Task objective:
Reproduce verbatim the lines of the data below, beginning with the line that contains "Mantel Bleuet 340 x 340 cm" and continuing through the line that contains "VER ESTE PRODUCTO EN ESCENA", with both lines included. Give those lines and nothing else.

☆ ☆ ☆ ☆ ☆ ☆ ☆

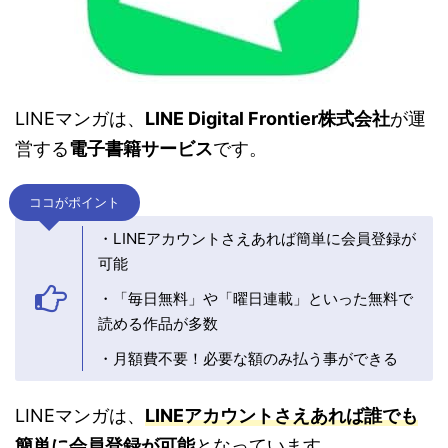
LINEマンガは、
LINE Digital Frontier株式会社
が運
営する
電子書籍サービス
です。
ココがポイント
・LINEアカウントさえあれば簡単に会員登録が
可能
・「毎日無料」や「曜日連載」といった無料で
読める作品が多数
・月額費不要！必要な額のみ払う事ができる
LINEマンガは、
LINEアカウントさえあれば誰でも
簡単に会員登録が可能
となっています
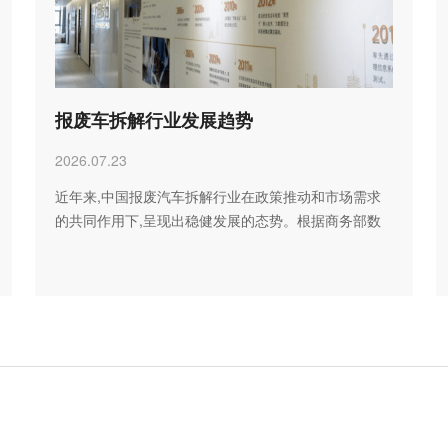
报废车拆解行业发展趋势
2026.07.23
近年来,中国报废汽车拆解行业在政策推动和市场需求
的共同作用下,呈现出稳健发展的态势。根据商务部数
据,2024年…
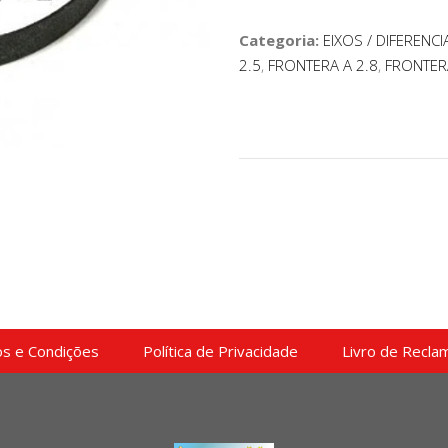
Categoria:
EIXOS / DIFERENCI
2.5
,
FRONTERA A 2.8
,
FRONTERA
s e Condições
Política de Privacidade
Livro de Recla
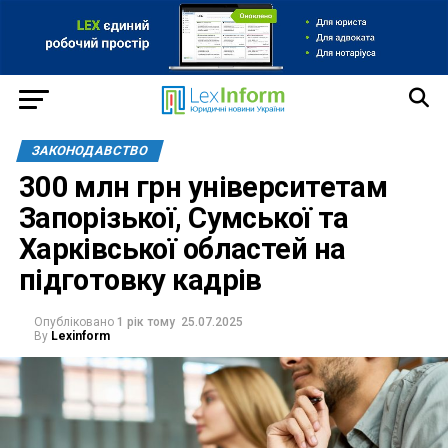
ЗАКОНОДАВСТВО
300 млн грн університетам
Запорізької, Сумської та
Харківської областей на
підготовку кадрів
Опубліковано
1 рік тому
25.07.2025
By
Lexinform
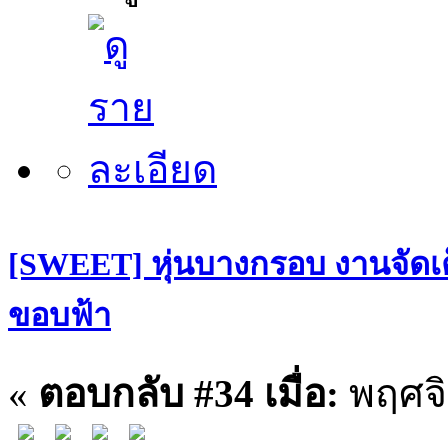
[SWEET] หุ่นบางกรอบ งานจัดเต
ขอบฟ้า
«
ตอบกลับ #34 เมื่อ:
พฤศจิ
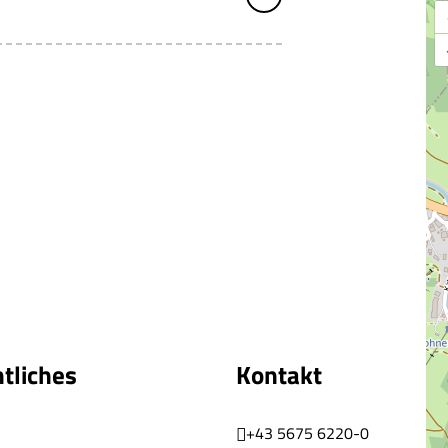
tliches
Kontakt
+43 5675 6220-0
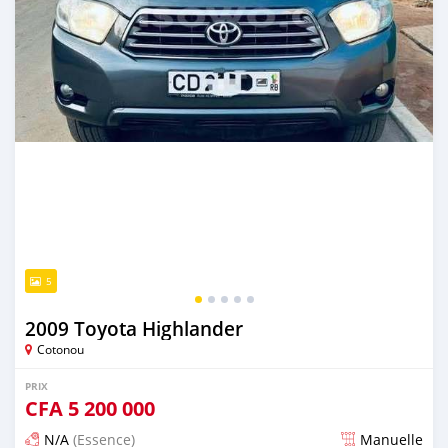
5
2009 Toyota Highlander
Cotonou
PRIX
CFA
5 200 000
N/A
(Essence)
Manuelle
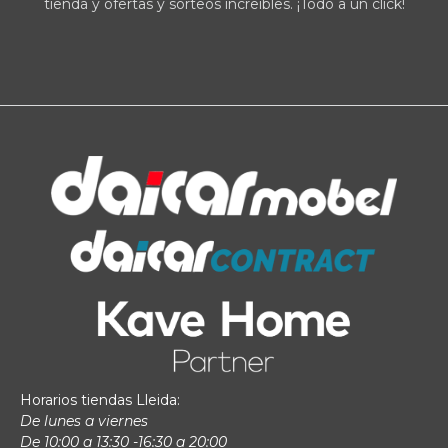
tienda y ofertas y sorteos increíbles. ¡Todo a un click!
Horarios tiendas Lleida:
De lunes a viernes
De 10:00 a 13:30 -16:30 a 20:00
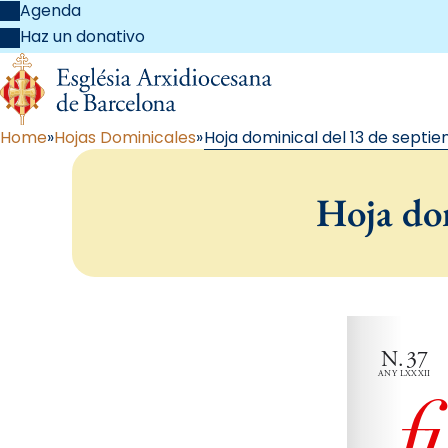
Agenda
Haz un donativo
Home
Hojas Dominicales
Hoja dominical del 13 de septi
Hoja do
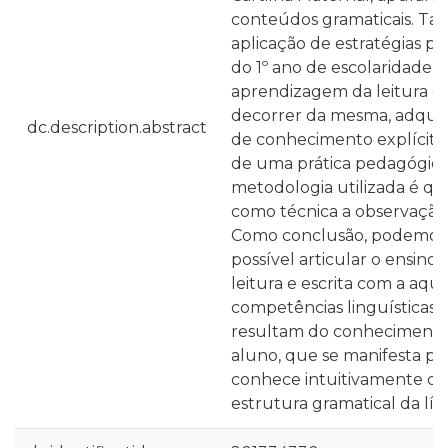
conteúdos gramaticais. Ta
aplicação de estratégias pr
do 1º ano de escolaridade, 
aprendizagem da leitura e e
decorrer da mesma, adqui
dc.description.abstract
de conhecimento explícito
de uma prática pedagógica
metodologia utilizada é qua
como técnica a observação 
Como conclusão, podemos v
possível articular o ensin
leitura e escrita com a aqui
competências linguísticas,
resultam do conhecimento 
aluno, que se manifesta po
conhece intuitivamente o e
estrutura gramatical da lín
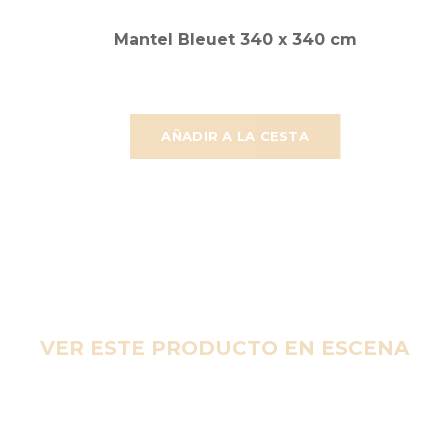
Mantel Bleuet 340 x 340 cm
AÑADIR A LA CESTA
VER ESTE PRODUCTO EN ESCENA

☆ ☆ ☆ ☆ ☆ ☆ ☆

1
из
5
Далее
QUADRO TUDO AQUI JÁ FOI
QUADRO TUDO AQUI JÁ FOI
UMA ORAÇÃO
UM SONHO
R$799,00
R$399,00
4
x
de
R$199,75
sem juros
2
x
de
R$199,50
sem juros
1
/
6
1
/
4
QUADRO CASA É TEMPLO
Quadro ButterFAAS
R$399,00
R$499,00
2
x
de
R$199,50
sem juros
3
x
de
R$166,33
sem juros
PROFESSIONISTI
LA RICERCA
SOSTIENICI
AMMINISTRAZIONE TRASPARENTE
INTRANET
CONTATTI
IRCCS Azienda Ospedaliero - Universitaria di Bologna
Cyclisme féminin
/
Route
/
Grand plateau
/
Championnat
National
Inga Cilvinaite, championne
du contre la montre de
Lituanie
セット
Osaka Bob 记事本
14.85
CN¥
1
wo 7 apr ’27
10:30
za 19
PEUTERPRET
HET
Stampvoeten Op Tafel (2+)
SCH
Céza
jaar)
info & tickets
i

☆ ☆ ☆ ☆ ☆ ☆ ☆

Answer to the exercise:
Mantel Bleuet 340 x 340 cm
AÑADIR A LA CESTA
VER ESTE PRODUCTO EN ESCENA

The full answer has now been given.